§ Problem: Exact reproduction of every record is required, and pictures are to be excluded.

START Given information

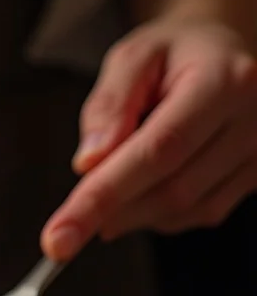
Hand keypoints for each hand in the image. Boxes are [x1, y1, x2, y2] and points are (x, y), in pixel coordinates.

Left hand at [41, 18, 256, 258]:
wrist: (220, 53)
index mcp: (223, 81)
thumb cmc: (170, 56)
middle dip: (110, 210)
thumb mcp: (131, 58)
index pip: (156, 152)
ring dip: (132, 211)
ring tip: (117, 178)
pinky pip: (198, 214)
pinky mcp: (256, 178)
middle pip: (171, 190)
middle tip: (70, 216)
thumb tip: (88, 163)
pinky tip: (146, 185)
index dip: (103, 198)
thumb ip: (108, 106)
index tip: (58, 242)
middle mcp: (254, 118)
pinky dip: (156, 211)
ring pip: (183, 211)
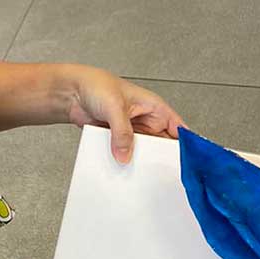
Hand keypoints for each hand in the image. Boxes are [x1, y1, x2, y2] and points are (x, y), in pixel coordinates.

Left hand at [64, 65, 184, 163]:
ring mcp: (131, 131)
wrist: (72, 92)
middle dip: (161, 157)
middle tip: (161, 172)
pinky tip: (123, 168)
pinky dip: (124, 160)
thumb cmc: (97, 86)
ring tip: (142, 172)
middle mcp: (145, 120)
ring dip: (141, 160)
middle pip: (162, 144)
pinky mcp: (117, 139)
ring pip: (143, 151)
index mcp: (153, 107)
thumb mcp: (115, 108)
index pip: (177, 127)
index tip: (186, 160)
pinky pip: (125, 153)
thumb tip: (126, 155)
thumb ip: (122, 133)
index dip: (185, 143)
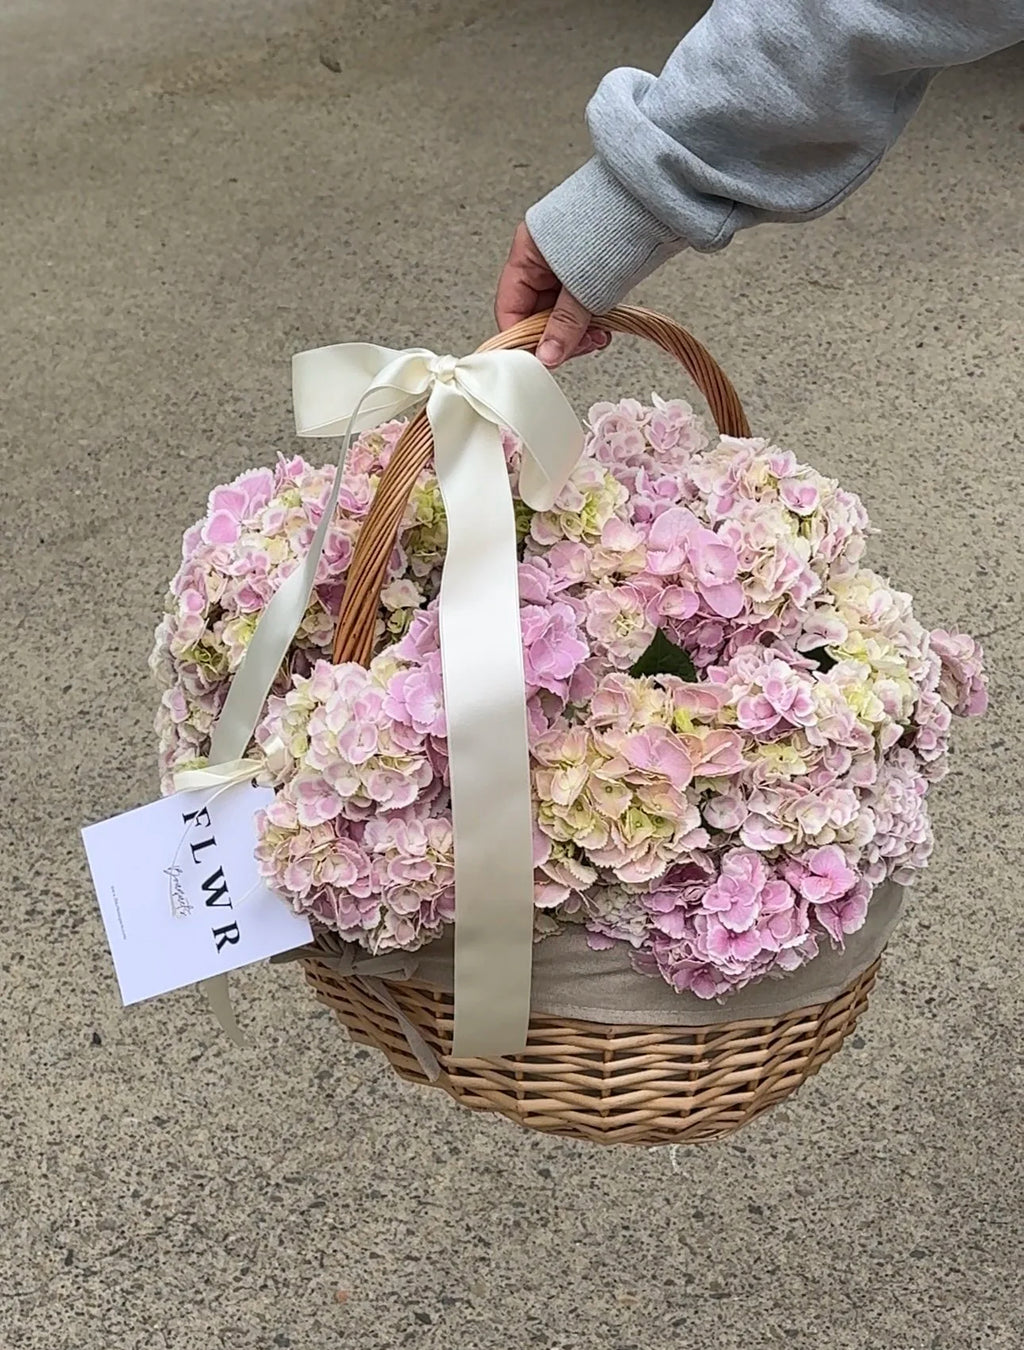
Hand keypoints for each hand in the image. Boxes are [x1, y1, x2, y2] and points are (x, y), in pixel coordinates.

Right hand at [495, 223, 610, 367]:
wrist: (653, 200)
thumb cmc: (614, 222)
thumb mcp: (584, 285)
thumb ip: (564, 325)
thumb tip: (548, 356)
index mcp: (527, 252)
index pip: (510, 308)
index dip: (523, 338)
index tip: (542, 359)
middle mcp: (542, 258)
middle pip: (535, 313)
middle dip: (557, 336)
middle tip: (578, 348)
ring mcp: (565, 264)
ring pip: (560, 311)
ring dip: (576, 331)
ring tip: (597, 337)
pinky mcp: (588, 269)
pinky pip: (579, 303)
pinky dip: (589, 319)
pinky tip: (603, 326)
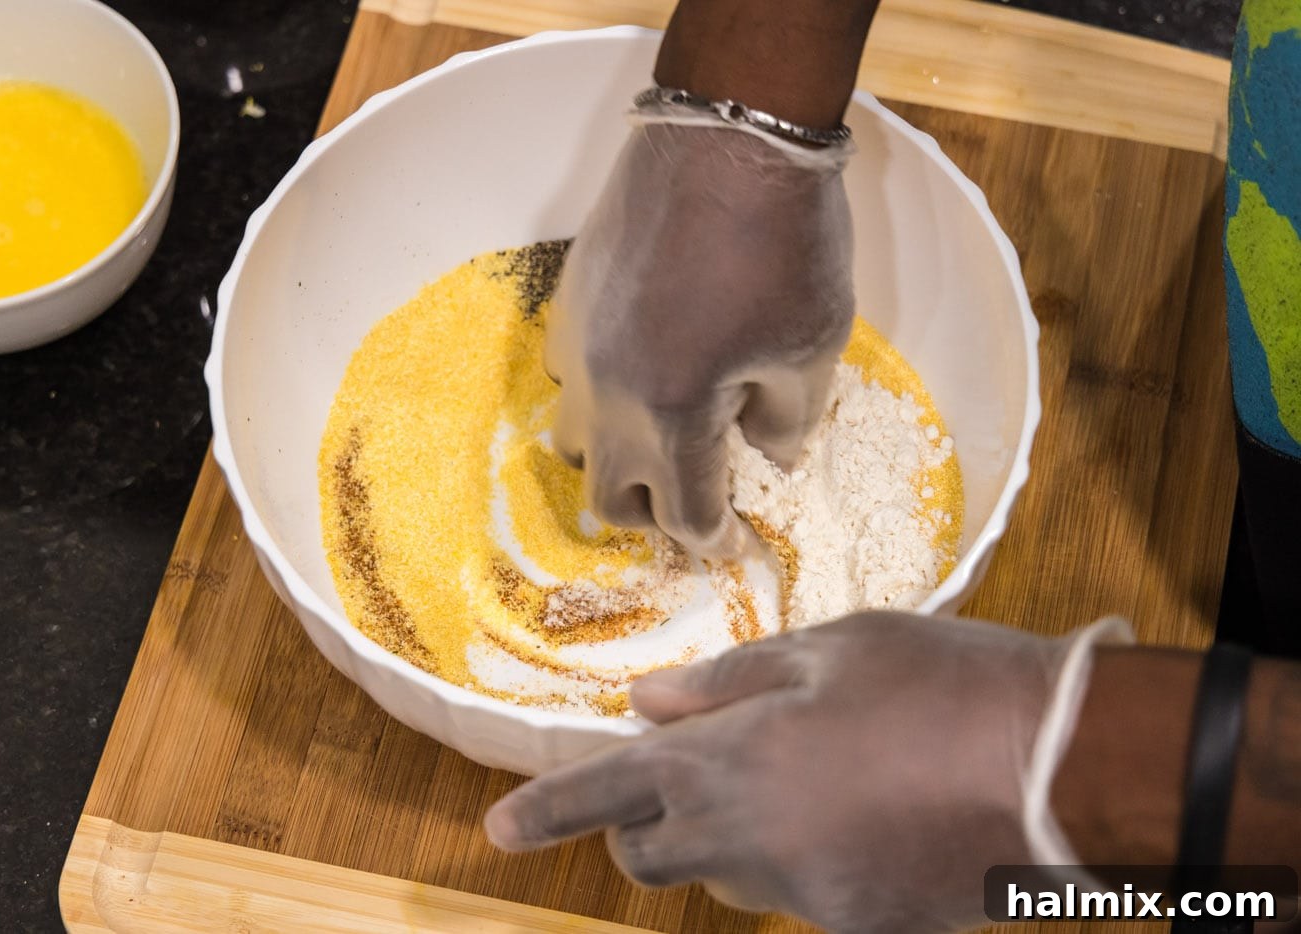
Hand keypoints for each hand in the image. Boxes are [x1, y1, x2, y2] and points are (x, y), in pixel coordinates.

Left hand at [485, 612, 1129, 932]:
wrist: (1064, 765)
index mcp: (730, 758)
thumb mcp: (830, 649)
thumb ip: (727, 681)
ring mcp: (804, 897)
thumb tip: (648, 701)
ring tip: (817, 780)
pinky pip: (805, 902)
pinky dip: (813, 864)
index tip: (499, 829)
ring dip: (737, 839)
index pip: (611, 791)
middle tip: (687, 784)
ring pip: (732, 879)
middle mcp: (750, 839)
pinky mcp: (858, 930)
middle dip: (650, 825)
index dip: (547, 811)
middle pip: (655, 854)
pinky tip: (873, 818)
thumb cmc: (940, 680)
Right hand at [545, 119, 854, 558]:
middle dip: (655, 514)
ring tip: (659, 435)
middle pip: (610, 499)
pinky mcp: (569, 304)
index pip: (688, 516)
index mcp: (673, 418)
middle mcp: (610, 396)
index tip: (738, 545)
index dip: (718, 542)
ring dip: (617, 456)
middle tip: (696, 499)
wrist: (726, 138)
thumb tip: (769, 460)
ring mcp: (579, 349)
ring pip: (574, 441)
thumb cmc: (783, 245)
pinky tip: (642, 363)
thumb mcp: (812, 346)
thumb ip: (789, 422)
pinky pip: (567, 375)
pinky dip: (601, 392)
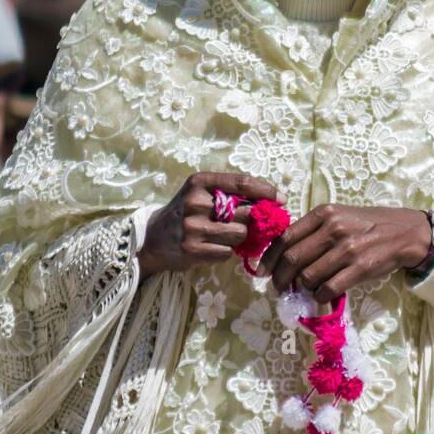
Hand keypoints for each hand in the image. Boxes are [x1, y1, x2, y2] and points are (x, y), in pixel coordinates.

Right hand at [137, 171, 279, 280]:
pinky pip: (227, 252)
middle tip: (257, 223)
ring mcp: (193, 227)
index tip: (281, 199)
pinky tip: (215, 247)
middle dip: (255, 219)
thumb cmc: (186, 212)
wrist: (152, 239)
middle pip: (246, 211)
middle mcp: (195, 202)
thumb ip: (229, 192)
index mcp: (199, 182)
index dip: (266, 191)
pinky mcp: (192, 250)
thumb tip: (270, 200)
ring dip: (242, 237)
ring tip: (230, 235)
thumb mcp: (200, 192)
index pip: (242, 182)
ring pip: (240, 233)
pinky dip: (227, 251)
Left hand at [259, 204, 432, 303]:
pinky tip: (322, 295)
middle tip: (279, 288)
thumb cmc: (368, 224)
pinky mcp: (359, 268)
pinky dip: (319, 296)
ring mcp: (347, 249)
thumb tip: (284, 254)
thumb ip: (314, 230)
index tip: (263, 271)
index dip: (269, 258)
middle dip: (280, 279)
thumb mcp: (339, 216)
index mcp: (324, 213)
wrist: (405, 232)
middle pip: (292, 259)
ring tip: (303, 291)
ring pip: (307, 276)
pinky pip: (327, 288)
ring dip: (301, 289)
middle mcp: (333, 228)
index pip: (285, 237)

END Given information

§ Task result:
Hand keypoints for each hand in the image. Boxes are [x1, y1, x2, y2] and points are (x, y), in pixel coordinates.

Left hand at [41, 18, 256, 258]:
wrist: (220, 53)
index mcp: (223, 81)
thumb cmc: (170, 56)
middle dip: (110, 210)
thumb mcp: (131, 58)
index pip: (156, 152)
ring dip: (132, 211)
ring tip: (117, 178)
pinky pip: (198, 214)
pinky mcp: (256, 178)
middle pip: (171, 190)
middle tip: (70, 216)
thumb tip: (88, 163)
pinky tip: (146, 185)
index dip: (103, 198)
thumb ip: (108, 106)
index tip: (58, 242)
middle mcp: (254, 118)
pinky dip: (156, 211)
ring pip: (183, 211)
Hand keypoints for each hand in the image. Boxes are [x1, y1, x2, y2] and points are (x, y), in pixel coordinates.

Left hand at [64, 65, 184, 163]:
ring mcp: (131, 131)
wrist: (72, 92)
middle dip: (161, 157)
middle tip: (161, 172)
pinky tip: (123, 168)
pinky dip: (124, 160)
thumb cmc: (97, 86)
ring tip: (142, 172)
middle mcp: (145, 120)
ring dip: (141, 160)
middle pip: (162, 144)
pinky mcp: (117, 139)
ring pip: (143, 151)
index mcp: (153, 107)
thumb mcp: (115, 108)
index pip: (177, 127)
index tip: (186, 160)
pinky pip: (125, 153)
thumb tip: (126, 155)
thumb ip: (122, 133)
index dip: (185, 143)
Hand keypoints for each hand in the image. Boxes are [x1, y1, x2, y2] and points are (x, y), in pixel coordinates.

Right hand at [495, 223, 610, 367]:
wrist: (653, 200)
thumb cmc: (614, 222)
thumb mcp: (584, 285)
thumb ip: (564, 325)
thumb tip: (548, 356)
index mcp: (527, 252)
index pip: (510, 308)
index dip: (523, 338)
index tip: (542, 359)
middle mcp: (542, 258)
middle pip: (535, 313)
middle dip: (557, 336)
middle tip: (578, 348)
ring mcp: (565, 264)
ring pip: (560, 311)
ring dip: (576, 331)
ring tip: (597, 337)
pinky mcp: (588, 269)
pinky pip: (579, 303)
pinky dip: (589, 319)
pinky tip: (603, 326)
Hand keypoints for each hand in the image. Boxes are [x1, y1, x2, y2] and points are (x, y), in pixel coordinates.

Left hand at [485, 612, 1129, 932]:
wrist: (1064, 765)
index mcp: (730, 758)
thumb mcp: (830, 649)
thumb ip: (727, 681)
ring mcp: (804, 897)
thumb tip: (648, 701)
ring tip: (817, 780)
pinky pip: (805, 902)
pinky dip: (813, 864)
index tip: (499, 829)
ring dip: (737, 839)
index pip: (611, 791)
middle tip: (687, 784)
ring pip: (732, 879)
middle mcp: (750, 839)
pinky mcp: (858, 930)
middle dip: (650, 825)
index dip: (547, 811)
middle pip: (655, 854)
pinky tip: (873, 818)
thumb cmc: (940, 680)
Right hand at [545, 119, 854, 558]:
middle dip: (655, 514)
ring tip: (659, 435)
middle pip: (610, 499)
pinky mcp: (569, 304)
index pip: (688, 516)
index mcp: (673, 418)
middle mcp: (610, 396)
index tip: (738, 545)
index dip: (718, 542)
ring dip: (617, 456)
middle tip: (696, 499)
wrist: (726, 138)
thumb tip: (769, 460)
ring mcp: (579, 349)
ring pip: (574, 441)
thumb cmc: (783, 245)
pinky tip: (642, 363)
thumb mcp: (812, 346)
thumb ip: (789, 422)
pinky pip: (567, 375)
pinky dip: (601, 392)
Hand keypoints for each hand in the image. Boxes are [x1, y1, x2, y2] and points are (x, y), in pixel coordinates.

Right hand at [137, 171, 279, 280]:
pinky pip: (227, 252)
middle tip: (257, 223)
ring mcp: (193, 227)
index tip: (281, 199)
pinky tip: (215, 247)
middle dip: (255, 219)
thumb cmc: (186, 212)
wrist: (152, 239)
middle pip: (246, 211)
middle mcp: (195, 202)
thumb ip: (229, 192)
index mcp: (199, 182)
index dip: (266, 191)
pinky mcp: (192, 250)
thumb tip: (270, 200)
ring dip: (242, 237)
ring tip: (230, 235)
thumb mcp: (200, 192)
index pip: (242, 182)
ring pip: (240, 233)
pinky dip: (227, 251)
Left hand at [259, 204, 432, 303]:
pinky tip: (322, 295)
middle tip: (279, 288)
thumb cmc: (368, 224)
pinky mcp: (359, 268)
pinky dip: (319, 296)
ring mcp: (347, 249)
thumb tip: (284, 254)
thumb ip: (314, 230)
index tip: (263, 271)
index dip: (269, 258)
middle dip: (280, 279)
thumb mcp: (339, 216)
index mcp: (324, 213)
wrist: (405, 232)
middle pip: (292, 259)
ring tip: (303, 291)
ring pip: (307, 276)
pinky pip: (327, 288)
ring dip: (301, 289)
middle mcp: (333, 228)
index pip: (285, 237)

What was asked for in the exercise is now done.